University defends its actions

Updated: October 14, 2003, 11:26 AM ET
Associated Press

COLUMBUS, Ohio -- Maurice Clarett's attorney said the misdemeanor criminal case against the suspended Ohio State running back prompted him to ask a federal judge to block the use of information from the university.

Now the 19-year-old player is fending off misdemeanor charge in a local court while he has three separate civil actions pending in two states.

Clarett asked a U.S. District judge Friday to find Ohio State in contempt, filing a complaint accusing the university of releasing his "protected educational records" in violation of a 2000 court order.

That request doesn't interfere with an earlier case in Franklin County Common Pleas Court, Clarett's Columbus attorney, Percy Squire, said Saturday.

But a university attorney called the federal action "procedurally irregular" and "misguided," because the school hasn't had time to respond to last month's county complaint seeking information to help determine if Clarett should sue.

The federal complaint seeks a fine against Ohio State of at least $2.5 million -- payable to Clarett -- and a court order preventing city prosecutors from using the private information as evidence against Clarett, who's charged with filing a false police report.

"One of the products of releasing this information inappropriately is that information is going to be used in a criminal prosecution against him," Squire said. "If that information goes in, he's irreparably harmed.

"Whether that merits a fine of $2.5 million remains to be seen. It may be worth greater than that, given what this young man's potential is."

The complaint seeks to add Clarett as an injured party in a 1998 privacy lawsuit by the U.S. Department of Education against Ohio State, Miami of Ohio and other schools.
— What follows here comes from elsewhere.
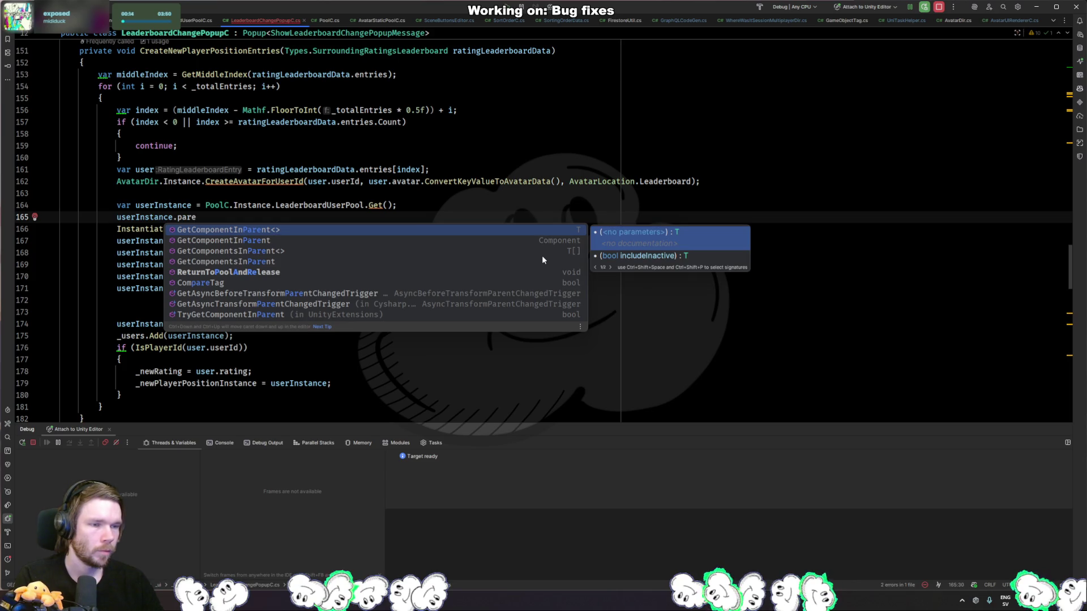
key(BackSpace)
key(BackSpace)
key(BackSpace)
"The Ohio State University has vigorously protected the educational records of this student-athlete and his Sept. 18 discovery lawsuit has generated no information that would lead Mr. Clarett to believe that Ohio State violated his privacy," university attorney Virginia Trethewey said in a statement released Saturday.

Clarett is accused of filing an exaggerated theft report with campus police in April after a dealership's car he was borrowing was broken into. Clarett has pleaded innocent to one count of falsification, a misdemeanor with a maximum penalty of six months in jail and a $1,000 fine. Squire said Clarett didn't prepare the police report.
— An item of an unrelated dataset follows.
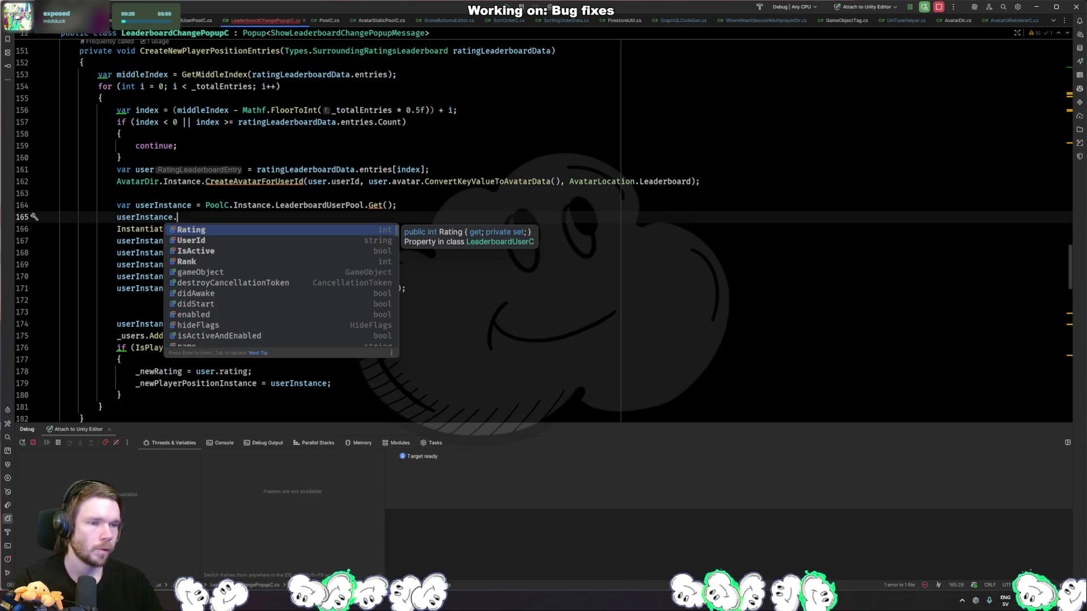
text(RT().setpar)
Clarett is suspended for his sophomore season for accepting money from a family friend and lying about it to investigators. He is separately suing the NFL, asking a federal judge in New York to throw out a rule that prevents him from entering the draft until he has been out of high school for three years.

Squire said none of the legal matters means Clarett doesn't want to play for Ohio State again.

"There's nothing that would make us happier than to see him out there playing," Squire said. "We can't permit him just to be abused and violated simply because he fundamentally wants to go out and play football."